WHAT IS NEEDED |
Please extract the stretch of the Inference API Keys page below from "Name: Podstack GPU" through "embeddings, audio transcription).", copying it word for word.

PASSAGE SHOWN |
Inference API Keys

Name: Podstack GPU Cloud
Brand: Podstack
SKU: PODSTACK-GPU-CLOUD
Availability: InStock
Rating: 4.9 (180 reviews)

Manage API keys for authenticating with the Podstack Inference API.

Overview

Inference API keys are separate from your account API tokens. They are specifically for authenticating inference requests (chat completions, embeddings, audio transcription).

Creating an API Key

Navigate to Inference > API Keys
Click Create API Key
Enter a descriptive name (e.g., “Production App”, “Development”)
Click Create
Copy the key immediately - it won’t be shown again

Using API Keys

Authentication Header

Include the key in the Authorization header:

curl -X POST https://cloud.podstack.ai/inference/v1/chat/completions \
  -H "Authorization: Bearer YOUR_INFERENCE_KEY" \
  -H "Content-Type: application/json" \
  -d '{
    "model": "meta-llama/Llama-3.1-8B-Instruct",
    "messages": [{"role": "user", "content": "Hello!"}]
  }'

With OpenAI SDK

import openai

client = openai.OpenAI(
    api_key="YOUR_INFERENCE_KEY",
    base_url="https://cloud.podstack.ai/inference/v1"
)

response = client.chat.completions.create(
    model="meta-llama/Llama-3.1-8B-Instruct",
    messages=[{"role": "user", "content": "Hello!"}]
)

With Python Requests

import requests

headers = {
    "Authorization": "Bearer YOUR_INFERENCE_KEY",
    "Content-Type": "application/json"

RECORD SET |
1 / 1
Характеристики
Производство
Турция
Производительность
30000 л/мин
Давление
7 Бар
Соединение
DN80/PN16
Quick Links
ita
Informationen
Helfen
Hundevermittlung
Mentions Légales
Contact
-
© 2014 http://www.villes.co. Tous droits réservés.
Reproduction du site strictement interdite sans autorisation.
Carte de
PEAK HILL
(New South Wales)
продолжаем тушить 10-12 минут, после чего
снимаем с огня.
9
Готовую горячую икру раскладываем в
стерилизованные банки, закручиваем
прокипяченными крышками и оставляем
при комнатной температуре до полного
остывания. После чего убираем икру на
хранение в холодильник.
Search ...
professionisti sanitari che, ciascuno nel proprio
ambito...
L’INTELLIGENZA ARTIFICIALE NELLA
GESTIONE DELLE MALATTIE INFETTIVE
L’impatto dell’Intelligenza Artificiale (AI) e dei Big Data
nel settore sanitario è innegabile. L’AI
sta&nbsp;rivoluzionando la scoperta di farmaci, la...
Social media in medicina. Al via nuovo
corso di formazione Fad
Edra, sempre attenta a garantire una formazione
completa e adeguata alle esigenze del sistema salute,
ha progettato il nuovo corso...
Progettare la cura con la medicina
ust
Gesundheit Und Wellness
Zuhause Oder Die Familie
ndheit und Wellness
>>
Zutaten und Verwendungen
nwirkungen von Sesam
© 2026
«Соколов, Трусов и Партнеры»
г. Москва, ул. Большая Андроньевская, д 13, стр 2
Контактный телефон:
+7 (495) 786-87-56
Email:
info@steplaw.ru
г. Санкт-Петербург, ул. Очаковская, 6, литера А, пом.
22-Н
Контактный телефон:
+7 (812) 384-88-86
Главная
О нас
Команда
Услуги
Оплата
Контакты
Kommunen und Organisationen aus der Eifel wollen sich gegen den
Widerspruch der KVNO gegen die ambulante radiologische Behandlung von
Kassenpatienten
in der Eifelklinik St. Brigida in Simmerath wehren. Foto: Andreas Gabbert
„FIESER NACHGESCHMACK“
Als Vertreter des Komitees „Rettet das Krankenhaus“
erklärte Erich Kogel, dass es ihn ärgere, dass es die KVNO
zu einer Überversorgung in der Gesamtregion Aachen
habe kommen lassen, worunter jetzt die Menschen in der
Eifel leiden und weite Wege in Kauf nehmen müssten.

TASK RESPONSE |
Name: Podstack GPU Cloud
Brand: Podstack
SKU: PODSTACK-GPU-CLOUD
Availability: InStock
Rating: 4.9 (180 reviews)

Manage API keys for authenticating with the Podstack Inference API.

Overview

Inference API keys are separate from your account API tokens. They are specifically for authenticating inference requests (chat completions, embeddings, audio transcription).